What to work on ▸ Below are records; please give the number of their lines that contain the string "topic", and only that number.

Source data ▸

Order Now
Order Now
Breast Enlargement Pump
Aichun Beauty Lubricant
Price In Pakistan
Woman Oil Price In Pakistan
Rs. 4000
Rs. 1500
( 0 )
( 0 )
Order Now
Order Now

...

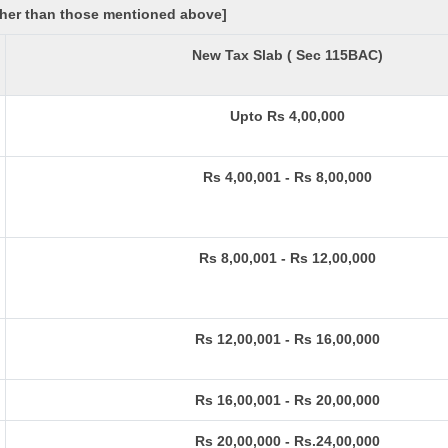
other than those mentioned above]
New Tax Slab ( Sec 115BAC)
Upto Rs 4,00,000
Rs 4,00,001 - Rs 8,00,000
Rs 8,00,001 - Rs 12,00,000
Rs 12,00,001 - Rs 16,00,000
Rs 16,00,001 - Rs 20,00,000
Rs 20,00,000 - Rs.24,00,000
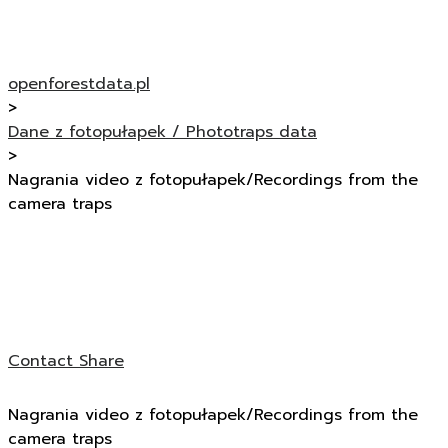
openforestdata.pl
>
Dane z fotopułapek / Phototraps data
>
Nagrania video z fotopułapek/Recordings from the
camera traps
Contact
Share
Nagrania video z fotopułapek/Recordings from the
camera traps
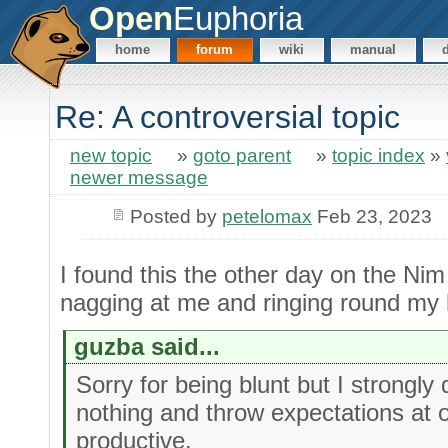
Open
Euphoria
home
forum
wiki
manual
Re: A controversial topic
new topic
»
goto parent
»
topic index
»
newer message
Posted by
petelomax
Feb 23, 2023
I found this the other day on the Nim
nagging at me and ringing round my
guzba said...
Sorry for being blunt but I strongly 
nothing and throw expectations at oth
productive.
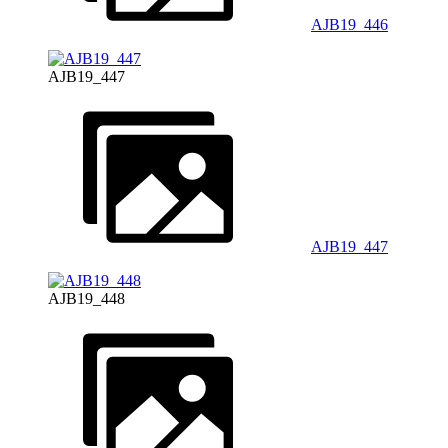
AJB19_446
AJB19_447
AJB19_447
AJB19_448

Task solution ▸ 3